The levels of ROS within the cells were quantified utilizing a DCFH-DA fluorescent probe (S0033 M, Beyotime Biotechnology, Shanghai, China) followed the manufacturer’s guidelines. Following treatment, 10 µM DCFH-DA solution in medium devoid of FBS was added to each corresponding well. Afterward, the cells were incubated in a lightless setting at 37 °C for 20 min prior to being rinsed twice with medium devoid of FBS. The brightness of the fluorescence was captured with a fluorescence microscope.
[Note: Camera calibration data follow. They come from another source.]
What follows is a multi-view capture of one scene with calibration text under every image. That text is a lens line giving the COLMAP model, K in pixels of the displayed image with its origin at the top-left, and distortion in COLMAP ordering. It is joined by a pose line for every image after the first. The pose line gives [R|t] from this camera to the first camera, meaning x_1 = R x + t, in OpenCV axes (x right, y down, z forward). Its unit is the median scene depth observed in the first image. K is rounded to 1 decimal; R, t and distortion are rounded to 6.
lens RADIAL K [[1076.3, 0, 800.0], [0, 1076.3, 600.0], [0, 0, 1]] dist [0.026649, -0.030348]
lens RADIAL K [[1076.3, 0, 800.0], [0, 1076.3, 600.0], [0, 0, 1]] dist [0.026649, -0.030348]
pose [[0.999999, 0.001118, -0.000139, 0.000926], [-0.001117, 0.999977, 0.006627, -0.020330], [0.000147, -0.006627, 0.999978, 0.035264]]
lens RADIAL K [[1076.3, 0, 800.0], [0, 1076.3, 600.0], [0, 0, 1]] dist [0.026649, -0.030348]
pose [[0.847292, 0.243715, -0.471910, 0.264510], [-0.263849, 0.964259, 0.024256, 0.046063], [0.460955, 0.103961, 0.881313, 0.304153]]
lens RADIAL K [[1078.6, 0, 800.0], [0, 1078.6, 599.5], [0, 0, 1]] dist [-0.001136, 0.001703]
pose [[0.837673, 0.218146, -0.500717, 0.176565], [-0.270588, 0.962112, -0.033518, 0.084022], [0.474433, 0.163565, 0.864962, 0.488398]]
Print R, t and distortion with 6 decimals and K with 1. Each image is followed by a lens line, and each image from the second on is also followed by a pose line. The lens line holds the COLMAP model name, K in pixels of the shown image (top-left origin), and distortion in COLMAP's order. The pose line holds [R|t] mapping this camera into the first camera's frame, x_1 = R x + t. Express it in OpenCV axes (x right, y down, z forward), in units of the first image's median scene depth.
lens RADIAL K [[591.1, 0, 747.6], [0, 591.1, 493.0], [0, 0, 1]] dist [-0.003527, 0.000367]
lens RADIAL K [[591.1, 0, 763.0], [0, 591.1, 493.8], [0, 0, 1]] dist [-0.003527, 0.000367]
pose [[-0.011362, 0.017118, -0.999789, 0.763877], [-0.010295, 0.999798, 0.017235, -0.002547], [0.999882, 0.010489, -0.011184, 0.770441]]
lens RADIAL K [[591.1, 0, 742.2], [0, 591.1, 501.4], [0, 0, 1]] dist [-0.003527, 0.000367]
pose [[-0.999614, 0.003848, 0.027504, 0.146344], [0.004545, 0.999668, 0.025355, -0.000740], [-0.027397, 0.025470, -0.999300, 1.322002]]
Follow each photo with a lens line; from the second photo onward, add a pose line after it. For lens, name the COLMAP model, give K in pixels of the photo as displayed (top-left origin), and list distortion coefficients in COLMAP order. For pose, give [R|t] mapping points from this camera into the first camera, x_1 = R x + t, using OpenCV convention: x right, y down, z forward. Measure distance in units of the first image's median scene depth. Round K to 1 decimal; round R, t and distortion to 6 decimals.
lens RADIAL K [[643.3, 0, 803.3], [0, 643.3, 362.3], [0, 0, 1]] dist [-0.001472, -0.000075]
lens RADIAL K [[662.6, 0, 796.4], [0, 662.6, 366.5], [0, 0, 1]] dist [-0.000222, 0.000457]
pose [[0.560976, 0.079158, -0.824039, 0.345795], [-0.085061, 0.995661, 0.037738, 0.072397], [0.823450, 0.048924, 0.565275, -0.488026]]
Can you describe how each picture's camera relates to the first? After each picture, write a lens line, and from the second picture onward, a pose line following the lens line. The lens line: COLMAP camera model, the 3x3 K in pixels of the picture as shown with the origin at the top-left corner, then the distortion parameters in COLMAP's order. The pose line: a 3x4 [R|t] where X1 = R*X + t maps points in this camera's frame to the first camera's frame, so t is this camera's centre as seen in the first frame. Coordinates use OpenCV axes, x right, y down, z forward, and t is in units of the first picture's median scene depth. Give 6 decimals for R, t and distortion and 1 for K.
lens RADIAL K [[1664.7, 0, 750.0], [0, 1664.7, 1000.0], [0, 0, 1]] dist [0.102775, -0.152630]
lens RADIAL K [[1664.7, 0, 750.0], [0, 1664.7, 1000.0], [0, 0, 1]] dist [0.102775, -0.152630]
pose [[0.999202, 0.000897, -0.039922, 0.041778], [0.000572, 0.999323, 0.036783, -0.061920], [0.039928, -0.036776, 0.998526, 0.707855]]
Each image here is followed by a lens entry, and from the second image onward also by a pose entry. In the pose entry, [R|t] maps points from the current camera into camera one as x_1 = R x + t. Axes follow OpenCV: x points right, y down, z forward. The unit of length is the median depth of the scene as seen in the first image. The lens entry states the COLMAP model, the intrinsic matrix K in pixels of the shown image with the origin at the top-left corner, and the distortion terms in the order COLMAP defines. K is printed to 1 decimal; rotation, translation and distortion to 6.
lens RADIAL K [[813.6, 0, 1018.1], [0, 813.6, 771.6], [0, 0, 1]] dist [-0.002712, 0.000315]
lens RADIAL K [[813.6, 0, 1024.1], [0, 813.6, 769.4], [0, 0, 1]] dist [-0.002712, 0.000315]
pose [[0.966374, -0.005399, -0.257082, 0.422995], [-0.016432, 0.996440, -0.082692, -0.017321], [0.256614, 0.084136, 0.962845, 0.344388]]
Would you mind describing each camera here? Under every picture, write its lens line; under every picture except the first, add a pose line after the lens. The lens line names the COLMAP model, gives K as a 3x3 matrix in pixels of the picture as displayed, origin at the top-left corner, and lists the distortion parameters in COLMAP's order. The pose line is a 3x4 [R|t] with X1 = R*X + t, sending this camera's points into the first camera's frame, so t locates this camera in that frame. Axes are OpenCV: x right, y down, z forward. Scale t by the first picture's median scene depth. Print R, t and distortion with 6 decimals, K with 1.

Transepithelial electrical resistance (TER) evaluation

To evaluate cell barrier performance in a controlled environment, TER was measured daily in three specific regions of the samples using a Milli-cell electrical resistance system (Millipore, Massachusetts, USA). Sertoli cells were initially inoculated in MilliCell Hanging Cell Culture Inserts (PET 0.4 μm, Millipore, Massachusetts, USA) at a concentration of 0.5 × 106 cells/cm2 and allowed to develop for three days to establish cellular barriers. After treatment, a Millicell electrical resistance system (Millipore, Massachusetts, USA) was used to measure the TER. The TER was calculated by the following formula: TER (Ω·cm2) = (resistance from treatment (Ω) - initial resistance (Ω)) × surface area of membrane (cm2).

Statistical analysis

The data illustrated in this investigation were sourced from a minimum of three distinct in vivo specimens and three separate in vitro trials. The outcomes were visualized utilizing GraphPad Prism 7 (GraphPad Software, California, USA) and are reported as the means ± standard deviations (SDs). Statistical significance across various groups was scrutinized utilizing SPSS 19.0 software (SPSS, Illinois, USA) through independent t tests and one-way analyses of variance (ANOVAs) followed by post hoc assessments of least significant divergence (matching variances) or Games-Howell (mismatching variances). A significance level of P < 0.05 was used to determine statistical significance.